И онемел, когда она как бы в благодарность за его слова плотно прижалась к его плечу.
Сквозь тонкую, чуть влажную ткань рубахи он ощущал теплоту ее тела, которое тоже, наверное, было влажным, и испытывал мучительный стыд — за себя, за нее, за то, что она не смогла его понять. Что же теперь? Оттолкнуть ее? Сделать вид, что ее нет? Или доложить майору Бархатову о ее поведении? Или сказать ей: «Валя, вы смешны. Я называл вас жар-птицей и птицей-весной, а вы кукушка, кукушка с павлиньим хвостом?..» Все равно в его словах будет очень мало правды: вот она, Валя, рядом с ним. Никакая не птица, а женщина. Правдивая в своем сегодняшнем чувстве. Сидит, на виду у всех прильнув к нему.
…Он отстранил ее так бережно, как способны это делать только врачи: бережно и неминуче надежно, вызывая тоску, но не обиду и оскорбление.
— Не надо, Валя.
— Да, Вадим… Прости.
Побежала, как была, в своем наряде плясуньи — застучала красными сапожками, малиновая юбка веером — прочь домой.

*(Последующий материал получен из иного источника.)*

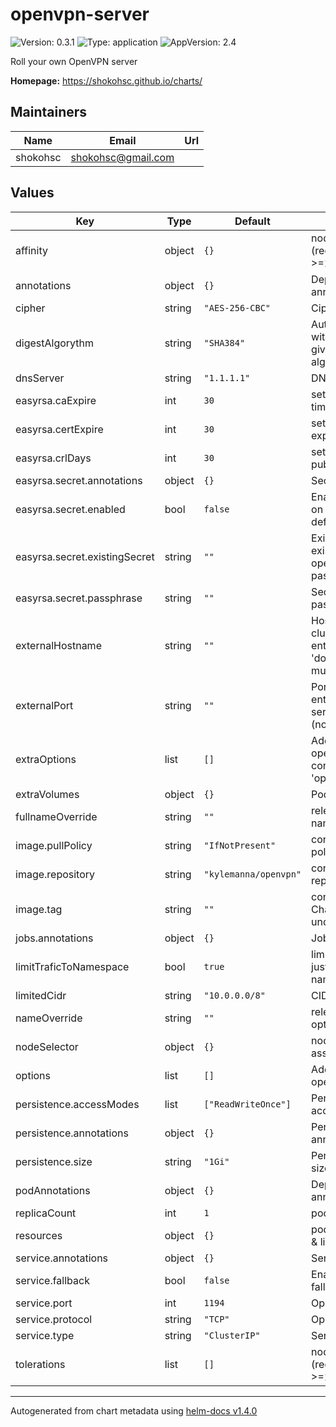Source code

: # openvpn-server

![Version: 0.3.1](https://img.shields.io/badge/Version-0.3.1-informational?style=flat-square) ![Type: application](https://img.shields.io/badge/Type-application-informational?style=flat-square) ![AppVersion: 2.4](https://img.shields.io/badge/AppVersion-2.4-informational?style=flat-square)

Roll your own OpenVPN server

**Homepage:** <https://shokohsc.github.io/charts/>

## Maintainers

| Name | Email | Url |
| ---- | ------ | --- |
| shokohsc | shokohsc@gmail.com |  |

## Values

| Key | Type | Default | Description |
|-----|------|---------|-------------|
| affinity | object | `{}` | node/pod affinities (requires Kubernetes >=1.6) |
| annotations | object | `{}` | Deployment annotations |
| cipher | string | `"AES-256-CBC"` | Cipher used |
| digestAlgorythm | string | `"SHA384"` | Authenticate  packets with HMAC using the given message digest algorithm (auth). |
| dnsServer | string | `"1.1.1.1"` | DNS Server IP |
| easyrsa.caExpire | int | `30` | set the CA expiration time in days |
| easyrsa.certExpire | int | `30` | set the issued cert expiration time in days |
| easyrsa.crlDays | int | `30` | set the CRL 'next publish' time in days |
| easyrsa.secret.annotations | object | `{}` | Secret annotations |
| easyrsa.secret.enabled | bool | `false` | Enabling passphrase on CA (recommended, defaults to false) |
| easyrsa.secret.existingSecret | string | `""` | Existing Secret with existing key: openvpn-server-passphrase |
| easyrsa.secret.passphrase | string | `""` | Secret passphrase i.e pass:1234 |
| externalHostname | string | `""` | Hostname OR Ip of cluster openvpn entrypoint, default to 'domain.tld' so you must define it |
| externalPort | string | `""` | Port cluster openvpn entrypoint, defaults to service.port (nodePort) |
| extraOptions | list | `[]` | Additional options for openvpn configuration: -e 'option' |
| extraVolumes | object | `{}` | Pod extra volumes |
| fullnameOverride | string | `""` | release full release name override option |
| image.pullPolicy | string | `"IfNotPresent"` | container image pull policy |
| image.repository | string | `"kylemanna/openvpn"` | container image repository |
| image.tag | string | `""` | container image tag or Chart appVersion if undefined |
| jobs.annotations | object | `{}` | Job annotations |
| limitTraficToNamespace | bool | `true` | limit network traffic just to OpenVPN namespace |
| limitedCidr | string | `"10.0.0.0/8"` | CIDR to be blocked out |
| nameOverride | string | `""` | release name override option |
| nodeSelector | object | `{}` | node labels for pod assignment |
| options | list | `[]` | Additional options for openvpn configuration |
| persistence.accessModes | list | `["ReadWriteOnce"]` | PersistentVolumeClaim access modes |
| persistence.annotations | object | `{}` | PersistentVolumeClaim annotations |
| persistence.size | string | `"1Gi"` | PersistentVolumeClaim size request |
| podAnnotations | object | `{}` | Deployment pod annotations |
| replicaCount | int | `1` | pods replica count |
| resources | object | `{}` | pod resource requests & limits |
| service.annotations | object | `{}` | Service annotations |
| service.fallback | bool | `false` | Enables protocol fallback |
| service.port | int | `1194` | OpenVPN port |
| service.protocol | string | `"TCP"` | OpenVPN protocol |
| service.type | string | `"ClusterIP"` | Service type |
| tolerations | list | `[]` | node taints to tolerate (requires Kubernetes >=1.6) |

----------------------------------------------
Autogenerated from chart metadata using [helm-docs v1.4.0](https://github.com/norwoodj/helm-docs/releases/v1.4.0)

Артанян сменился с дежурства и рассказывал о курьезных происшествиях дня:
— …Бархатов ходил со мной по палаткам, нынче, после самого завтрака. Заглянул в одну, а там твой Крученых с солдатами спит. Майор меня: «Это еще что такое?» — «Спят, ночью по азимуту ходили». А он: «Вижу, что спят. А как спят?»

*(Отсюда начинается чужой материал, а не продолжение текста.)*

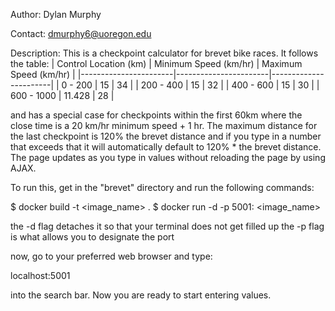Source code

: Author: Dylan Murphy

Contact: dmurphy6@uoregon.edu

Description: This is a checkpoint calculator for brevet bike races. It follows the table: 
| Control Location (km) | Minimum Speed (km/hr) | Maximum Speed (km/hr) |
|-----------------------|-----------------------|-----------------------|
| 0 - 200               | 15                    | 34                    |
| 200 - 400             | 15                    | 32                    |
| 400 - 600             | 15                    | 30                    |
| 600 - 1000            | 11.428                | 28                    |

and has a special case for checkpoints within the first 60km where the close time is a 20 km/hr minimum speed + 1 hr. The maximum distance for the last checkpoint is 120% the brevet distance and if you type in a number that exceeds that it will automatically default to 120% * the brevet distance. The page updates as you type in values without reloading the page by using AJAX. 

To run this, get in the "brevet" directory and run the following commands:

$ docker build -t <image_name> .
$ docker run -d -p 5001:<port number in credentials.ini file> <image_name>

the -d flag detaches it so that your terminal does not get filled up
the -p flag is what allows you to designate the port

now, go to your preferred web browser and type:

localhost:5001

into the search bar. Now you are ready to start entering values.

— Что, храпели здорово? — спросил Климов.
— Нет. Я тоже не понял. Дело в том, что они раскатились. Во сне, понимаешь? Один руки раскинул, а другой — задницу назад, а голова вперед — словно нырять собрался. И так далее. Никакого равнения. Это мне Бархатов объяснил. Приказал подравнять…
— Подравнял? — спросил Климов.
— Нет, тебе оставил. Солдаты твои. Ты что? За идиота меня принимаешь? — Как всегда неожиданно Артанян вспылил, будто взбесило его суточное дежурство…

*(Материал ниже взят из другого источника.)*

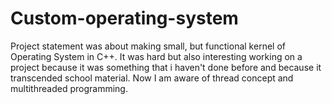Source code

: # Custom-operating-system
Project statement was about making small, but functional kernel of Operating System in C++. It was hard but also interesting working on a project because it was something that i haven't done before and because it transcended school material. Now I am aware of thread concept and multithreaded programming.
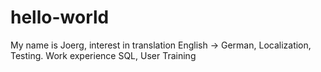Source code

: # hello-world
My name is Joerg, interest in translation English -> German, Localization, Testing. Work experience SQL, User Training
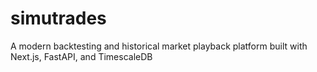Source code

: # simutrades
A modern backtesting and historical market playback platform built with Next.js, FastAPI, and TimescaleDB
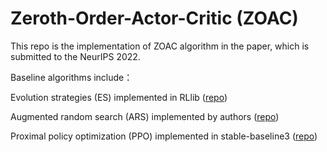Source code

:# Zeroth-Order-Actor-Critic (ZOAC)

This repo is the implementation of ZOAC algorithm in the paper, which is submitted to the NeurIPS 2022. 

Baseline algorithms include：

Evolution strategies (ES) implemented in RLlib ([repo](https://github.com/ray-project/ray/tree/master/rllib))

Augmented random search (ARS) implemented by authors ([repo](https://github.com/modestyachts/ARS))

Proximal policy optimization (PPO) implemented in stable-baseline3 ([repo](https://github.com/DLR-RM/stable-baselines3))

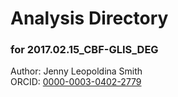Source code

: # Analysis Directory 
### for 2017.02.15_CBF-GLIS_DEG
Author: Jenny Leopoldina Smith<br>
ORCID: [0000-0003-0402-2779](https://orcid.org/0000-0003-0402-2779)
<br>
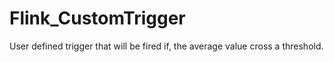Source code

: # Flink_CustomTrigger
User defined trigger that will be fired if, the average value cross a threshold. 
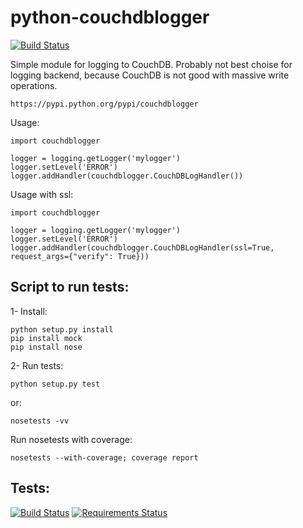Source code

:python-couchdblogger
====================

[![Build Status](https://travis-ci.org/histrio/python-couchdblogger.svg?branch=master)](https://travis-ci.org/histrio/python-couchdblogger)

Simple module for logging to CouchDB. 
Probably not best choise for logging backend, because CouchDB is not good with massive write operations. 

    https://pypi.python.org/pypi/couchdblogger

Usage:

    import couchdblogger

    logger = logging.getLogger('mylogger')
    logger.setLevel('ERROR')
    logger.addHandler(couchdblogger.CouchDBLogHandler())
   
Usage with ssl:

    import couchdblogger

    logger = logging.getLogger('mylogger')
    logger.setLevel('ERROR')
    logger.addHandler(couchdblogger.CouchDBLogHandler(ssl=True, request_args={"verify": True}))

Script to run tests:
--------------------

1- Install:

    python setup.py install
    pip install mock
    pip install nose

2- Run tests:

    python setup.py test

  or:

    nosetests -vv

Run nosetests with coverage:

    nosetests --with-coverage; coverage report

Tests:
-----

[![Build Status](https://drone.io/github.com/histrio/python-couchdblogger/status.png)](https://drone.io/github.com/histrio/python-couchdblogger/latest)
[![Requirements Status](https://requires.io/github/histrio/python-couchdblogger/requirements.png?branch=master)](https://requires.io/github/histrio/python-couchdblogger/requirements/?branch=master)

Вторые сутки в батальоне работала специальная комиссия политотдела. Бархатов — для них старался. Подумать только, какие беспредельные возможности скрыты в обыкновенном человеческом усердии!
За последние дни Климову изрядно надоела ирония Артаняна. И вот он собрался оплатить ему за все разом: за поучения на берегу озера, за анекдоты на офицерских занятиях, за «шпаргалку». Заодно, как бы по инерции, он опять вступился за Бархатова:
— Не такой уж он кретин… Все ты выдумываешь!
— Честное офицерское! Ни слова не соврал! Два взвода свидетелей!